(Task A)
Answer these questions from the slacklining article:
(i) Where did Sara Wilson first observe slacklining?
(ii) Which annual event did Wilson and Hébert host this past July, and where was it held?
(iii) Which line does the article say gave Soufl a new family?
(Task B)
Proceed with the slacklining article, picking up after its final sentence.

(Extract to read)
Sara Wilson and Tracy Houser kick back and enjoy a snack and cold beer as Clynton Hébert balances his way across the line, photo by Ryan Salm

 

A Sport and a Family

Sara Wilson and Clynton Hébert understand that inspiration.

For the Reno-based couple, the sport of slacklining is the sum of everything they love about this region: wilderness, adrenaline and community. Hébert is a competitive skydiver, a juggler and a highline walker. Wilson speaks fondly of “trifecta days,” when she and her friends go mountain biking, skiing and slacklining in one day.

Clynton Hébert walks a highline at sunset above Lake Tahoe’s East Shore, photo by Ryan Salm

They both discovered slacklining in the typical ways—she observed it at a park in Sacramento, he tagged along with some friends for a session at Rainbow Bridge on Donner Summit. But their discovery of each other was less typical. For them, the stars aligned over a wood cabin off of Sky Tavern Road during Hébert’s 30th birthday party, a month-long Kerouacian debauch where slacklining was the least radical activity amid festivities that included launching partygoers into trees with a pulley system and a person brave or drunk enough to jump from the second-story roof as a counterweight.

“Our community is based on gatherings,” says Wilson.

The evidence is unassailable. This past July, they hosted their fourth annual slackline gathering of friends along a small alpine lake north of Truckee. Nominally, the event is to celebrate Wilson’s birthday, but she admits it is less about her and more about those who come to enjoy the waterlines and the densely woven rope and paracord platforms over water known as spacenets. And the kegs of beer.

“We put on these festivals and we get people involved and we meet new friends and we create this community with our love and passion for the sport,” Hébert says. “People are drawn to it.”

For Wilson and Hébert, the community is as attractive as the sport itself—inseparable from it, in fact. While it is true that the couple keep a loose practice line in their living room to stay balanced, it is also true that the sense of balance the sport provides applies not just to fast-twitch muscles and mental acuity, but to social and emotional well-being, too.

“I definitely dealt with a lot of depression and anxiety when I was younger, and I was always searching for that community and not really finding what I was looking for,” says Wilson.

When she discovered slacklining, she found what she was looking for. 

“It’s such an inclusive environment because slacklining is such a hard learning curve,” she says. “We can all look at those beginners who can’t take a step and completely relate. I don’t know a single person who was able to just walk a long line without practice. So, if you’re a cool, welcoming person who is compassionate and kind, then you’re all in.

“It sounds cheesy, but we are all a family,” she adds. “I would drop anything for so many people who live here and do whatever is necessary to help them, if needed.”

 

Dominic Soufl balances on a 57-foot span at Lover’s Leap, photo by Anthony Cupaiuolo/First Tracks Productions

 

Evolving on the Highline

This sense of community is not endemic only to those who bring slacklines to house parties and lakeside retreats. It is also at the core of those who push the boundaries of experience. For Soufl, community has been integral to his evolution as a highliner.

“You’re watching each other dangle over the abyss. It’s really weird how quickly it brings people together,” he says.

If D.L. Bliss is the line that gave him a new hobby, Lover’s Leap is the line that gave him a new family. After his mind-bending first experience 100 feet above the earth, Soufl surrendered to the gravitational pull that is slacklining, a planet capable of pulling into lifelong orbit all wanderers, strays and castaways who search for a sense of meaning that is at once deeply personal and inevitably communal.

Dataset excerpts

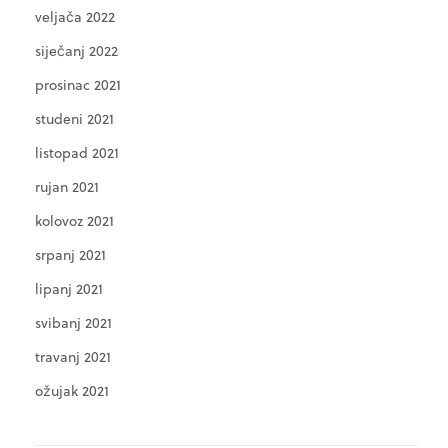
veljača 2022
siječanj 2022
prosinac 2021
studeni 2021
listopad 2021
rujan 2021
kolovoz 2021
srpanj 2021
lipanj 2021
svibanj 2021
travanj 2021
ožujak 2021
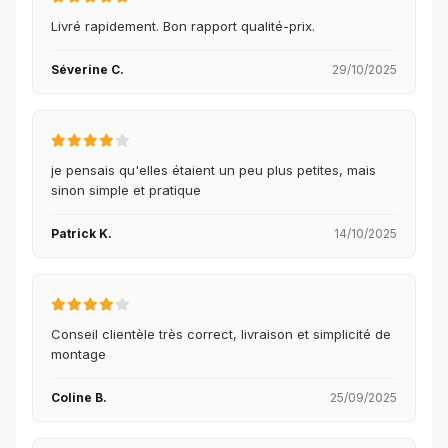
Livré rapidement. Bon rapport qualité-prix.
Séverine C.
29/10/2025
je pensais qu'elles étaient un peu plus petites, mais
sinon simple et pratique
Patrick K.
14/10/2025
Conseil clientèle très correct, livraison et simplicité de
montage
Coline B.
25/09/2025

(Exercise answer A)
(i) At a park in Sacramento.
(ii) Their fourth annual slackline gathering of friends, held along a small alpine lake north of Truckee.
(iii) Lover's Leap.

(Exercise answer B)
While standing alone on an inch-wide line seems like a solitary activity, it is the individual act of radical introspection that draws together kindred spirits. It is one of the paradoxes of slacklining: being alone together makes the solitude deeper and the relationships richer. It is how Soufl and his roommate bonded, and it is how Soufl accepted the baton from the generation before him.   

“I was really looking for a highlining mentor, because I knew from climbing experience that even if you think you know what you’re doing, you really need to go out with someone who knows what they’re doing firsthand,” Soufl says.

The man he found was once a polestar of the local highline scene but had since given it up for his wife and unborn child. Though he still climbs regularly, Elias Tinseth has almost completely sworn off highlining. 

“That chapter is closed,” Tinseth says. But when Soufl reached out to him asking for mentorship, Elias agreed.

“Dominic and his friends are the next generation,” he says. “Seeing Dominic get into it brought me back to that feeling of when I was getting into it: that drive, how exciting it was, the adventure of it all.”

Tinseth took Soufl and a few others to Lover’s Leap, where they rigged Soufl’s highline 400 feet off the ground. Soufl was a quick study. He filmed and photographed everything, asked questions, participated in the rigging.

“Elias changed my life,” he says.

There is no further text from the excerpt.